まずもって当たり前だが、コンピュータはIKの計算をする時にパーツの形状など考慮しない(してくれたら有り難いけど)。したがって、腰を落とすとボーンはこのように屈伸する。

070908-2

これを人間の足のように屈伸させるには、少なくとも膝関節が垂直より左側にくるように曲げておかなければならない。

070908-3

これは横方向から見た場合だが、正面方向から見た場合についても同じことが言える。

ロード直後の状態にこのような配慮がされていないフィギュアは、IKをそのまま使用すると、ありえない方向に曲がってしまう。また、Poser標準フィギュアであろうがDAZフィギュアであろうが、ゼロフィギュアにしたり関節を逆方向に曲げてからIKを使用すれば、当然ありえない屈伸をすることになる。

この「あらかじめ回転値を入れておく」ということは、マニュアルにもしっかり記述されているように、製作者がIKチェーンを持つフィギュアを作る際に留意しておかなければならない点だ。しかし残念ながら、流布しているフィギュアの中にはそれを失念してしまっているようなものもある。

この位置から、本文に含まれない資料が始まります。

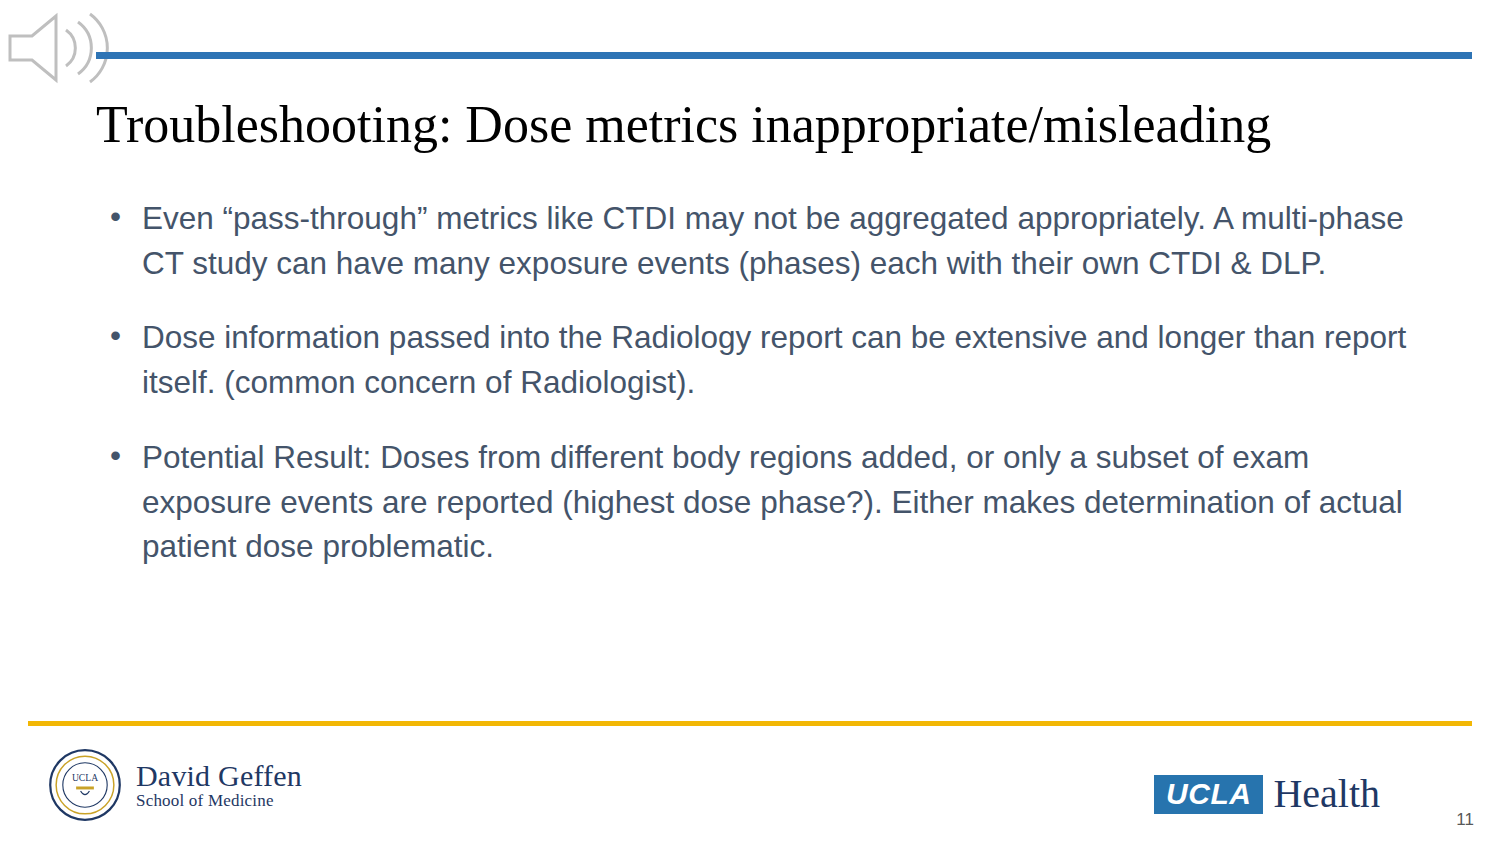Troubleshooting: Dose metrics inappropriate/misleading
Even “pass-through” metrics like CTDI may not be aggregated appropriately. A multi-phase CT study can have many exposure events (phases) each with their own CTDI & DLP.
Dose information passed into the Radiology report can be extensive and longer than report itself. (common concern of Radiologist).
Potential Result: Doses from different body regions added, or only a subset of exam exposure events are reported (highest dose phase?). Either makes determination of actual patient dose problematic.
UCLA
David Geffen
School of Medicine
UCLA
Health
11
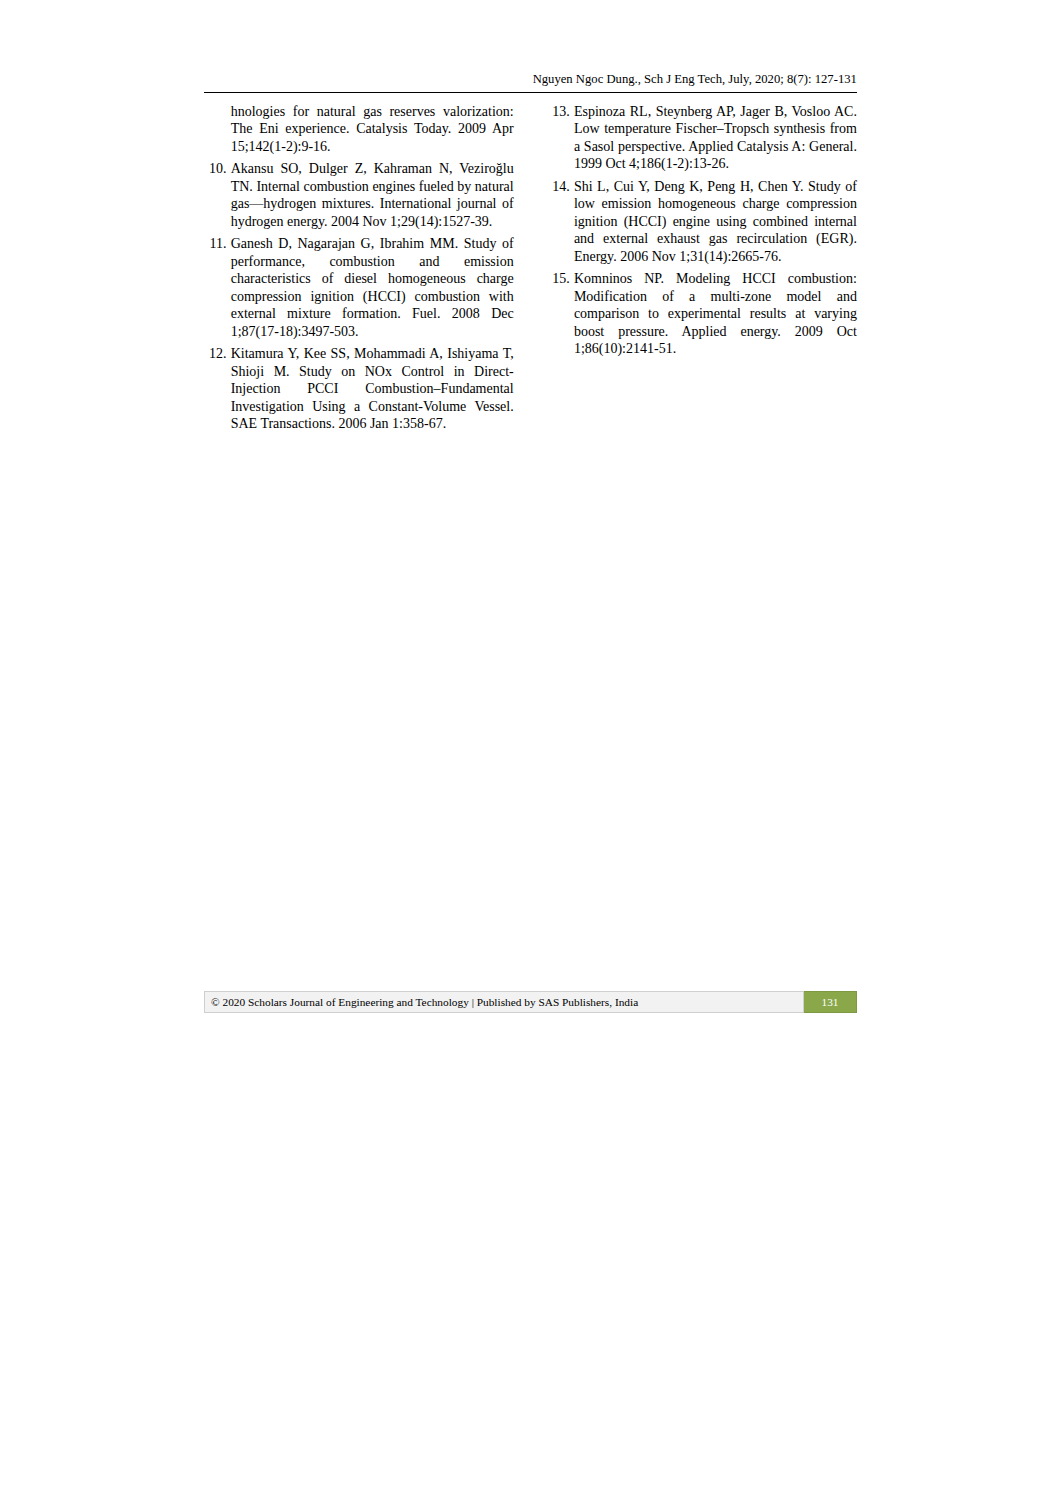Nguyen Ngoc Dung., Sch J Eng Tech, July, 2020; 8(7): 127-131
hnologies for natural gas reserves valorization: The Eni experience. Catalysis Today. 2009 Apr 15;142(1-2):9-16.
10. Akansu SO, Dulger Z, Kahraman N, Veziroğlu TN. Internal combustion engines fueled by natural gas—hydrogen mixtures. International journal of hydrogen energy. 2004 Nov 1;29(14):1527-39.
11. Ganesh D, Nagarajan G, Ibrahim MM. Study of performance, combustion and emission characteristics of diesel homogeneous charge compression ignition (HCCI) combustion with external mixture formation. Fuel. 2008 Dec 1;87(17-18):3497-503.
12. Kitamura Y, Kee SS, Mohammadi A, Ishiyama T, Shioji M. Study on NOx Control in Direct-Injection PCCI Combustion–Fundamental Investigation Using a Constant-Volume Vessel. SAE Transactions. 2006 Jan 1:358-67.
13. Espinoza RL, Steynberg AP, Jager B, Vosloo AC. Low temperature Fischer–Tropsch synthesis from a Sasol perspective. Applied Catalysis A: General. 1999 Oct 4;186(1-2):13-26.
14. Shi L, Cui Y, Deng K, Peng H, Chen Y. Study of low emission homogeneous charge compression ignition (HCCI) engine using combined internal and external exhaust gas recirculation (EGR). Energy. 2006 Nov 1;31(14):2665-76.
15. Komninos NP. Modeling HCCI combustion: Modification of a multi-zone model and comparison to experimental results at varying boost pressure. Applied energy. 2009 Oct 1;86(10):2141-51.
© 2020 Scholars Journal of Engineering and Technology | Published by SAS Publishers, India
131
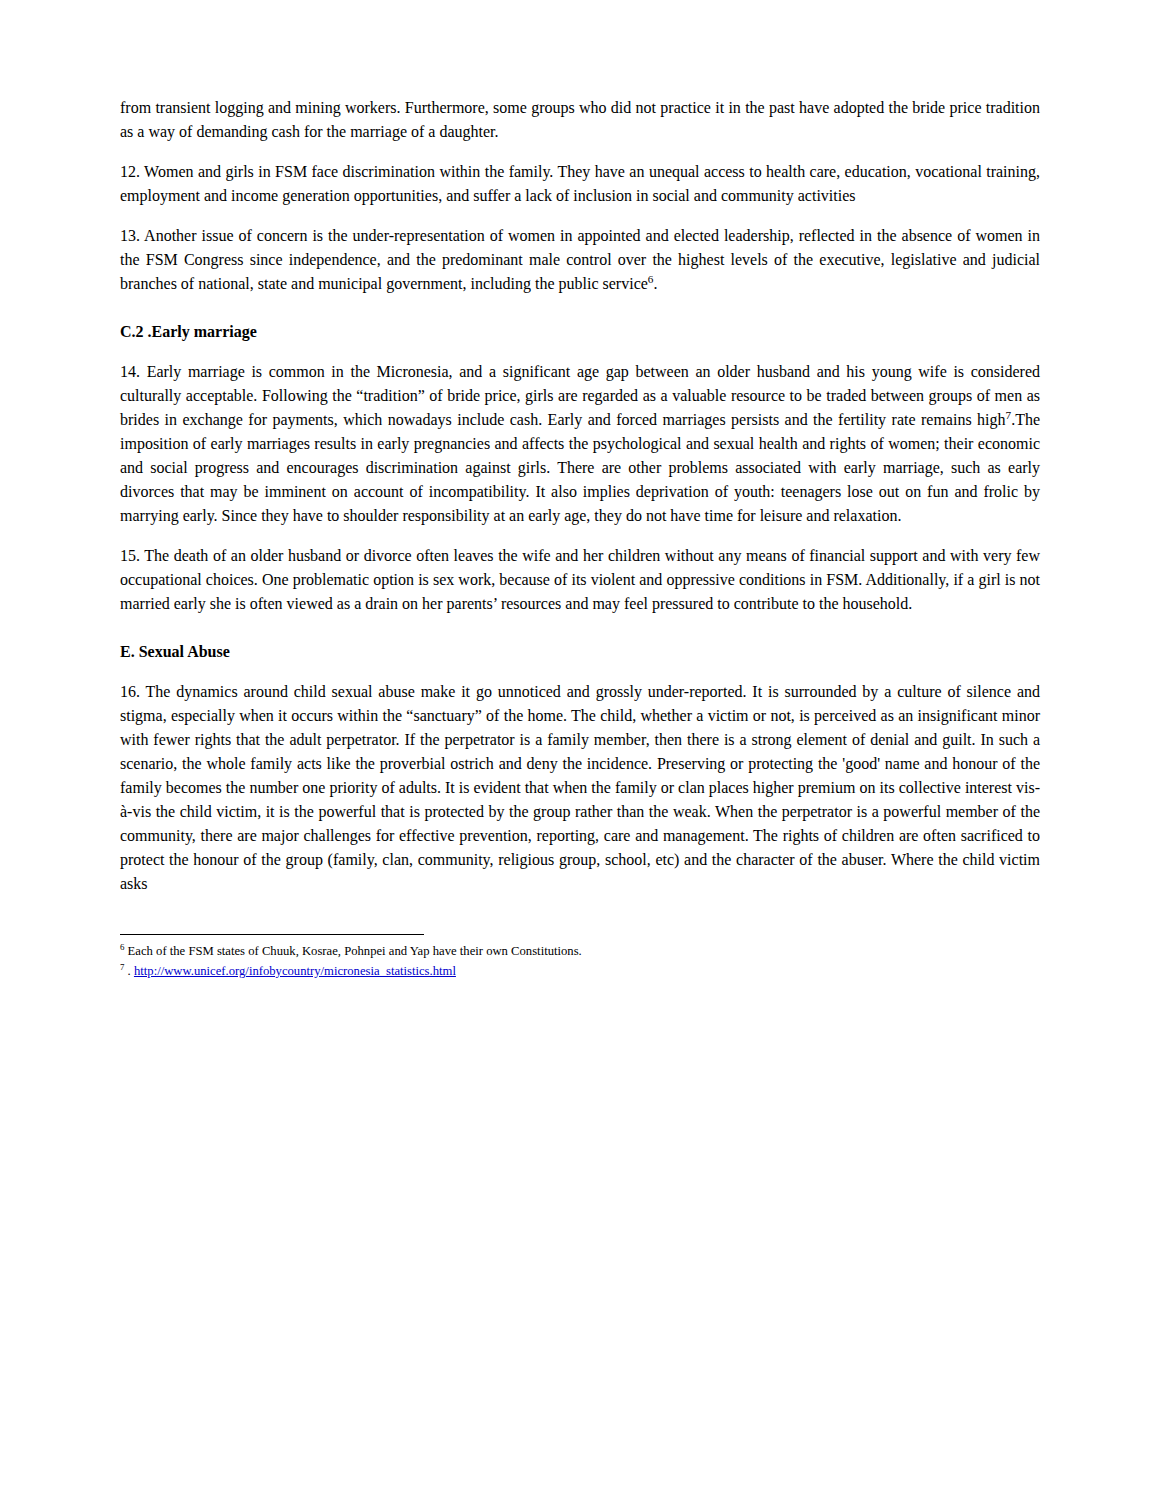from transient logging and mining workers. Furthermore, some groups who did not practice it in the past have adopted the bride price tradition as a way of demanding cash for the marriage of a daughter.
12. Women and girls in FSM face discrimination within the family. They have an unequal access to health care, education, vocational training, employment and income generation opportunities, and suffer a lack of inclusion in social and community activities
13. Another issue of concern is the under-representation of women in appointed and elected leadership, reflected in the absence of women in the FSM Congress since independence, and the predominant male control over the highest levels of the executive, legislative and judicial branches of national, state and municipal government, including the public service6.
C.2 .Early marriage
14. Early marriage is common in the Micronesia, and a significant age gap between an older husband and his young wife is considered culturally acceptable. Following the “tradition” of bride price, girls are regarded as a valuable resource to be traded between groups of men as brides in exchange for payments, which nowadays include cash. Early and forced marriages persists and the fertility rate remains high7.The imposition of early marriages results in early pregnancies and affects the psychological and sexual health and rights of women; their economic and social progress and encourages discrimination against girls. There are other problems associated with early marriage, such as early divorces that may be imminent on account of incompatibility. It also implies deprivation of youth: teenagers lose out on fun and frolic by marrying early. Since they have to shoulder responsibility at an early age, they do not have time for leisure and relaxation.
15. The death of an older husband or divorce often leaves the wife and her children without any means of financial support and with very few occupational choices. One problematic option is sex work, because of its violent and oppressive conditions in FSM. Additionally, if a girl is not married early she is often viewed as a drain on her parents’ resources and may feel pressured to contribute to the household.
E. Sexual Abuse
16. The dynamics around child sexual abuse make it go unnoticed and grossly under-reported. It is surrounded by a culture of silence and stigma, especially when it occurs within the “sanctuary” of the home. The child, whether a victim or not, is perceived as an insignificant minor with fewer rights that the adult perpetrator. If the perpetrator is a family member, then there is a strong element of denial and guilt. In such a scenario, the whole family acts like the proverbial ostrich and deny the incidence. Preserving or protecting the 'good' name and honour of the family becomes the number one priority of adults. It is evident that when the family or clan places higher premium on its collective interest vis-à-vis the child victim, it is the powerful that is protected by the group rather than the weak. When the perpetrator is a powerful member of the community, there are major challenges for effective prevention, reporting, care and management. The rights of children are often sacrificed to protect the honour of the group (family, clan, community, religious group, school, etc) and the character of the abuser. Where the child victim asks
6 Each of the FSM states of Chuuk, Kosrae, Pohnpei and Yap have their own Constitutions.
7 . http://www.unicef.org/infobycountry/micronesia_statistics.html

その中には単に「知らないからやってなかった」という以外にも、いくつかの意図があるのだろう。ロード時のポーズ(1フレーム目の値)を設定しておく場合は、「復元」がかかった時のことを考えて初期値に同じ値を入れておくことが多い。しかし、初期値に値が入っているということは、そのボーンをそのまま流用して服を作った場合に「着用」で初期値の値が入ってしまうことになる。これを服作りの障害と見なす製作者もいるかもしれない。また、フィギュアがみっともないガニ股でロードされるのを嫌がる製作者もいるかもしれない。

だが、そもそも初期値に0以外の値が入ったボーンを流用すること自体が、服作りとしては減点だろう。初期値に0を入れるのは10秒もあればできる作業である。そこをフィギュア製作者が考慮する必要はないはずだ。Blankフィギュアを用意するという手もある。また、ロード時の見た目がいくらアレだろうと、それ自体がフィギュアの人気になんら影響を与えないことは、びっきさんが既に証明していることだ。

IKを使うならガニ股で。フィギュア製作者もユーザーも忘れないようにしよう。